A ecologia pirata que você defende desafia a ecologia majoritária, cega às questões raciais e coloniais. A quem você se dirige, aos proponentes do crescimento verde e da geoengenharia, aos Verdes ou aos movimentos sociais?
A diversidade que você menciona não existe do ponto de vista dos bairros populares. Os defensores do crescimento verde permanecem cegos às questões raciais e coloniais. Nos partidos políticos, é muito difícil conseguir avanços sobre esses assuntos. O movimento climático tem cada vez mais a ambição de defender um projeto anticapitalista, de falar de neocolonialismo e até de imperialismo.
Eles são companheiros de luta, mas essa consideração permanece marginal. As campanhas continuam girando em torno da noção de “sensibilização”, para ampliar a frente, sem questionar o projeto em si. Os bairros populares são folclorizados. O racismo e o patriarcado continuam a ser vistos como questões sociais e não como sistemas de opressão. Em nenhum momento dizemos: “se a luta ecológica não é antirracista, não é ecológica”.
Nos movimentos sociais ecológicos, muitas vezes lamentamos a ausência da população das classes populares ou dos bairros populares. Mas diz que a análise dessa ausência não é correta. Qual é o problema?
Quando mencionamos a ausência a população dos bairros populares nos movimentos ecologistas, muitas vezes é para apontar sua falta de interesse, com esta explicação: com a existência de altos níveis de desemprego e de precariedade, esses moradores estariam mais preocupados em sobreviver e não teriam tempo para esta luta.
Essa análise está equivocada. Prova disso é o fato de muitos desses habitantes se interessarem pelas lutas ambientais em suas terras de origem. No Rif, no norte de Marrocos, no Senegal ou no Mali, instalações inteiras, poços por exemplo, foram construídas graças ao dinheiro da diáspora.
Como os demais, os moradores dos bairros populares também têm uma relação sensível com o mundo. Em Bagnolet, respiramos muito mal no verão. As discussões sobre a asma infantil são recorrentes, assim como os questionamentos sobre o mundo em que crescerão.
Há, após os confinamentos de 2020, um desejo entre aqueles que têm condições de retirar crianças desses bairros nos fins de semana, comprando pequenas construções de 15.000 a 20.000 euros fora da região de Paris. Nem todo mundo pode pagar, mas isso diz algo sobre as preocupações.
Por que essas preocupações não são lidas pelo prisma da ecologia?
Nas mobilizações contra os grandes projetos que não têm nenhuma utilidade, o enraizamento territorial é decisivo. Protegemos uma terra tanto melhor quanto mais nela estamos enraizados.

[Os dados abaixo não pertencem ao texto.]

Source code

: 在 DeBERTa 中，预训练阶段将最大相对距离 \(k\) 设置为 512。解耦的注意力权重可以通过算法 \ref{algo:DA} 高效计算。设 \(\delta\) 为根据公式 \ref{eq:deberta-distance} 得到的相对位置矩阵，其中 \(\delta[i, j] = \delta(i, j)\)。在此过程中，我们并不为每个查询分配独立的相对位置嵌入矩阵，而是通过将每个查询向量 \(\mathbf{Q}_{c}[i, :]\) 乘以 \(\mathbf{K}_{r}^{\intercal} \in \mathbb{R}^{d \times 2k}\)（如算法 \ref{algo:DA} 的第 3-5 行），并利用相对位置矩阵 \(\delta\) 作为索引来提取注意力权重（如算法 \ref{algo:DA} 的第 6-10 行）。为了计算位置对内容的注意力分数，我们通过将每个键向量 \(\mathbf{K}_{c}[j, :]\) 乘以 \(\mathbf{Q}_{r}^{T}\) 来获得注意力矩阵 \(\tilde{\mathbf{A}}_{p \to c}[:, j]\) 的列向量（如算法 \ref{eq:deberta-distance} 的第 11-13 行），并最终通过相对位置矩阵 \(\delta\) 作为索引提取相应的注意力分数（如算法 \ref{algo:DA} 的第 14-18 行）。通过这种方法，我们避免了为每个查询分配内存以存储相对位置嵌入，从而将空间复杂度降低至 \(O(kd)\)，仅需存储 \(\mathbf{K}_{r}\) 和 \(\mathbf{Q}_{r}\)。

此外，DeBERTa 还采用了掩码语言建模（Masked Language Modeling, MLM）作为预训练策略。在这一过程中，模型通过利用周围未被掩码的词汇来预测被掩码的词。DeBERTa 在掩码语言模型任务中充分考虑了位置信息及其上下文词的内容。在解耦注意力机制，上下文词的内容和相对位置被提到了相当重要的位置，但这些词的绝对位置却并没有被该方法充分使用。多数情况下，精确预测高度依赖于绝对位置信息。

No entanto, dizemos constantemente aos imigrantes e seus descendentes que estão aqui em suspensão.
Este é o debate que houve durante a última campanha eleitoral sobre a “remigração”, onde discutimos em horário nobre se a população muçulmana não branca, descendente especialmente de imigrantes africanos, tem o seu lugar na França. Este é o argumento da utilidade desta população na lei de imigração: podemos regularizar os trabalhadores estrangeiros com uma autorização de residência de “profissão em perigo” desde que sejam úteis para determinados setores.

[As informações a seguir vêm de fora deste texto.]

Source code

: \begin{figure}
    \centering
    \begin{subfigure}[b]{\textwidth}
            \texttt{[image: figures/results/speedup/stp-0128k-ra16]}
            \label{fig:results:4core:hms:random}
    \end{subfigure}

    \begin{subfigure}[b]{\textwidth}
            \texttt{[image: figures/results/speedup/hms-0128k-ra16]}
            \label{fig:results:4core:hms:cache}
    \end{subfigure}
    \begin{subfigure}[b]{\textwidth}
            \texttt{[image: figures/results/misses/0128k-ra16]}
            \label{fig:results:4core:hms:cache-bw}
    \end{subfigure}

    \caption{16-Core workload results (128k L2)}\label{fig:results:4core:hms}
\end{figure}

São as siglas administrativas, “ZUP [Zona de Urbanização Prioritária], ZFU [Zona Franca Urbanística], REP [Rede de Educação Prioritária]”: pode parecer trivial, mas a feiura das siglas se soma à dos bairros de concreto em que moramos. É assim que organizamos o espaço urbano sem ágora, sem área de lazer, com o único objetivo de torná-lo funcional para ir ao trabalho. E, claro, a presença da polícia que lembra principalmente aos meninos de que não estão em casa. Você não pode esperar que alguém proteja uma terra que não é sua.

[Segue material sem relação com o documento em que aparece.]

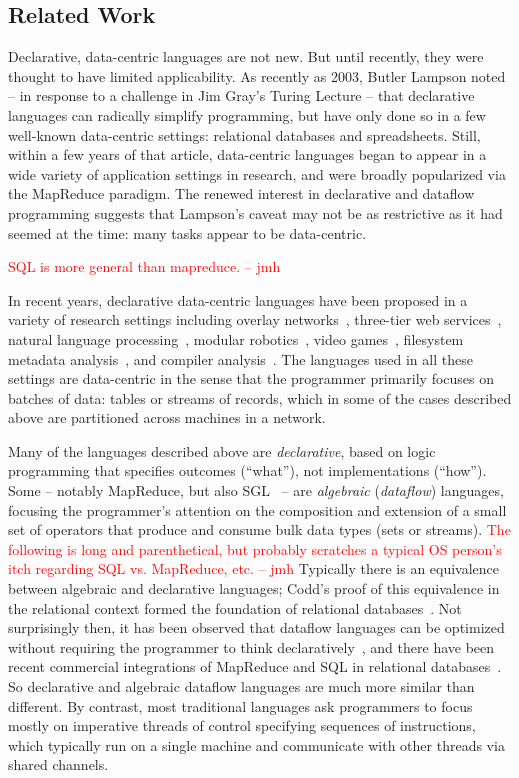 \documentclass{sig-alternate}
\newcommand{\jmh}[1]{{\textcolor{red}{#1 -- jmh}}}
\begin{document}
\subsection{Related Work}
\label{sec:relwork}
Declarative, data-centric languages are not new.  But until recently, they were thought to have limited applicability.  As recently as 2003, Butler Lampson noted -- in response to a challenge in Jim Gray's Turing Lecture -- that declarative languages can radically simplify programming, but have only done so in a few well-known data-centric settings: relational databases and spreadsheets. Still, within a few years of that article, data-centric languages began to appear in a wide variety of application settings in research, and were broadly popularized via the MapReduce paradigm. The renewed interest in declarative and dataflow programming suggests that Lampson's caveat may not be as restrictive as it had seemed at the time: many tasks appear to be data-centric.

\jmh{SQL is more general than mapreduce.}

In recent years, declarative data-centric languages have been proposed in a variety of research settings including overlay networks~\cite{p2}, three-tier web services~\cite{hilda}, natural language processing~\cite{dyna}, modular robotics~\cite{meld}, video games~\cite{cornellgames}, filesystem metadata analysis~\cite{wiscfsck}, and compiler analysis~\cite{bddbddb}.  The languages used in all these settings are data-centric in the sense that the programmer primarily focuses on batches of data: tables or streams of records, which in some of the cases described above are partitioned across machines in a network.  

Many of the languages described above are {\em declarative}, based on logic programming that specifies outcomes (``what''), not implementations (``how'').  Some -- notably MapReduce, but also SGL~\cite{cornellgames} -- are {\em algebraic} ({\em dataflow}) languages, focusing the programmer's attention on the composition and extension of a small set of operators that produce and consume bulk data types (sets or streams).  \jmh{The following is long and parenthetical, but probably scratches a typical OS person's itch regarding SQL vs. MapReduce, etc.}  Typically there is an equivalence between algebraic and declarative languages; Codd's proof of this equivalence in the relational context formed the foundation of relational databases~\cite{Codd70}. Not surprisingly then, it has been observed that dataflow languages can be optimized without requiring the programmer to think declaratively~\cite{volcano,cornellgames}, and there have been recent commercial integrations of MapReduce and SQL in relational databases~\cite{greenplum,aster}.  So declarative and algebraic dataflow languages are much more similar than different. By contrast, most traditional languages ask programmers to focus mostly on imperative threads of control specifying sequences of instructions, which typically run on a single machine and communicate with other threads via shared channels.
\end{document}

O desenraizamento, que priva os moradores dos bairros populares de seu poder de ação, também envolve humilhação. Você convoca a “hogra” para falar sobre isso. Do que se trata?
A hogra faz parte da cultura política dos bairros populares. Esta noção designa a humilhação sistêmica infligida a um povo. Ela nasceu no norte da África, com a primavera berbere [em 1980, nota do editor], para denunciar os regimes militares dos Estados norte-africanos pós-coloniais que humilhavam a população para prolongar seu poderio.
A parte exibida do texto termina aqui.